On 02/03/2017 02:55 AM, Adrian Graham wrote:
Ah yes, sorry, I'm aware of that. What I meant in this
specific case is that with 4 2764s right next to each
other with a direct signal path between adjacent address
and data pins that has a resistance of 0.5 ohms pin to pin
surely I should be able to put a clip on each (for
example) A4 address line and see the same pulse at all
four channels?
Well, if the two logic analyzers were synched together, or
you were sampling at 100 MHz or above, then yes.

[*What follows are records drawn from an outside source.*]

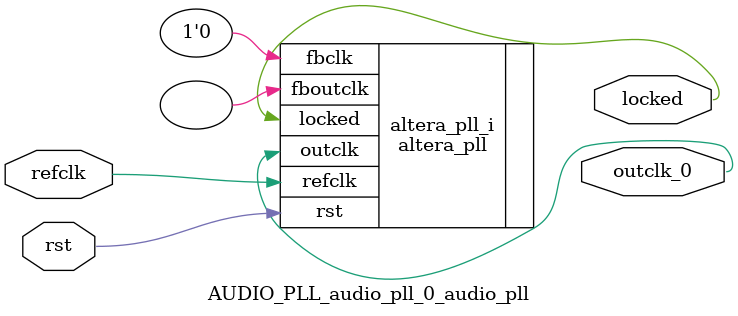
<source format=v>
`timescale 1ns/10ps
module  AUDIO_PLL_audio_pll_0_audio_pll(

	// interface 'refclk'
	input wire refclk,

	// interface 'reset'
	input wire rst,

	// interface 'outclk0'
	output wire outclk_0,

	// interface 'locked'
	output wire locked
);

	altera_pll #(
		.fractional_vco_multiplier("false"),
		.reference_clock_frequency("50.0 MHz"),
		.operation_mode("direct"),
		.number_of_clocks(1),
		.output_clock_frequency0("18.432203 MHz"),
		.phase_shift0("0 ps"),
		.duty_cycle0(50),
		.output_clock_frequency1("0 MHz"),
		.phase_shift1("0 ps"),
		.duty_cycle1(50),
		.output_clock_frequency2("0 MHz"),
		.phase_shift2("0 ps"),
		.duty_cycle2(50),
		.output_clock_frequency3("0 MHz"),
		.phase_shift3("0 ps"),
		.duty_cycle3(50),
		.output_clock_frequency4("0 MHz"),
		.phase_shift4("0 ps"),
		.duty_cycle4(50),
		.output_clock_frequency5("0 MHz"),
		.phase_shift5("0 ps"),
		.duty_cycle5(50),
		.output_clock_frequency6("0 MHz"),
		.phase_shift6("0 ps"),
		.duty_cycle6(50),
		.output_clock_frequency7("0 MHz"),
		.phase_shift7("0 ps"),
		.duty_cycle7(50),
		.output_clock_frequency8("0 MHz"),
		.phase_shift8("0 ps"),
		.duty_cycle8(50),
		.output_clock_frequency9("0 MHz"),
		.phase_shift9("0 ps"),
		.duty_cycle9(50),
		.output_clock_frequency10("0 MHz"),
		.phase_shift10("0 ps"),
		.duty_cycle10(50),
		.output_clock_frequency11("0 MHz"),
		.phase_shift11("0 ps"),
		.duty_cycle11(50),
		.output_clock_frequency12("0 MHz"),
		.phase_shift12("0 ps"),
		.duty_cycle12(50),
		.output_clock_frequency13("0 MHz"),
		.phase_shift13("0 ps"),
		.duty_cycle13(50),
		.output_clock_frequency14("0 MHz"),
		.phase_shift14("0 ps"),
		.duty_cycle14(50),
		.output_clock_frequency15("0 MHz"),
		.phase_shift15("0 ps"),
		.duty_cycle15(50),
		.output_clock_frequency16("0 MHz"),
		.phase_shift16("0 ps"),
		.duty_cycle16(50),
		.output_clock_frequency17("0 MHz"),
		.phase_shift17("0 ps"),
		.duty_cycle17(50),
		.pll_type("General"),
		.pll_subtype("General")
	) altera_pll_i (
		.rst	(rst),
		.outclk	({outclk_0}),
		.locked	(locked),
		.fboutclk	( ),
		.fbclk	(1'b0),
		.refclk	(refclk)
	);
endmodule


</source>
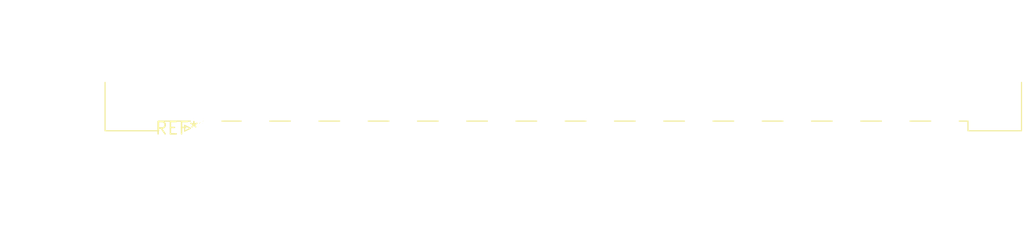
<source format=kicad_pcb>
(kicad_pcb (version 20240108) (generator pcbnew)

  (general
    (thickness 1.6)
  )

  (paper "A4")
  (layers
    (0 "F.Cu" signal)
    (31 "B.Cu" signal)
    (32 "B.Adhes" user "B.Adhesive")
    (33 "F.Adhes" user "F.Adhesive")
    (34 "B.Paste" user)
    (35 "F.Paste" user)
    (36 "B.SilkS" user "B.Silkscreen")
    (37 "F.SilkS" user "F.Silkscreen")
    (38 "B.Mask" user)
    (39 "F.Mask" user)
    (40 "Dwgs.User" user "User.Drawings")
    (41 "Cmts.User" user "User.Comments")
    (42 "Eco1.User" user "User.Eco1")
    (43 "Eco2.User" user "User.Eco2")
    (44 "Edge.Cuts" user)
    (45 "Margin" user)
    (46 "B.CrtYd" user "B.Courtyard")
    (47 "F.CrtYd" user "F.Courtyard")
    (48 "B.Fab" user)
    (49 "F.Fab" user)
    (50 "User.1" user)
    (51 "User.2" user)
    (52 "User.3" user)
    (53 "User.4" user)
    (54 "User.5" user)
    (55 "User.6" user)
    (56 "User.7" user)
    (57 "User.8" user)
    (58 "User.9" user)
  )

  (setup
    (pad_to_mask_clearance 0)
    (pcbplotparams
      (layerselection 0x00010fc_ffffffff)
      (plot_on_all_layers_selection 0x0000000_00000000)
      (disableapertmacros false)
      (usegerberextensions false)
      (usegerberattributes false)
      (usegerberadvancedattributes false)
      (creategerberjobfile false)
      (dashed_line_dash_ratio 12.000000)
      (dashed_line_gap_ratio 3.000000)
      (svgprecision 4)
      (plotframeref false)
      (viasonmask false)
      (mode 1)
      (useauxorigin false)
      (hpglpennumber 1)
      (hpglpenspeed 20)
      (hpglpendiameter 15.000000)
      (dxfpolygonmode false)
      (dxfimperialunits false)
      (dxfusepcbnewfont false)
      (psnegative false)
      (psa4output false)
      (plotreference false)
      (plotvalue false)
      (plotinvisibletext false)
      (sketchpadsonfab false)
      (subtractmaskfromsilk false)
      (outputformat 1)
      (mirror false)
      (drillshape 1)
      (scaleselection 1)
      (outputdirectory "")
    )
  )

  (net 0 "")

  (footprint "DIN41612_E_2x16_Male_Horizontal_THT" (layer "F.Cu") (at 0 0))

)

</source>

But, if the logic analyzers are running too slow, sampling
irregularly (I have no trust in Chinese gizmos until PROVEN
that they do it right) you could get very different
results. Is there a clock on the microprocessor that you
can check? Maybe something like a baud rate clock or
something that is at a few MHz. See if that shows up as
totally regular square waves. If not, then the LA may not
be sampling at a regular rate, or might have gaps while
sending data to the PC. I'm just suspicious of these units,
given the results you report.
(On my $130,000 Tektronix analyzer, I don't have to worry
about such stupid stuff, I know they got it right. I paid
less than $750 for it, it will do 100 MHz on 288
synchronized channels, with a 128K record length. But, it
is bigger than a big kitchen microwave, and much noisier, too.)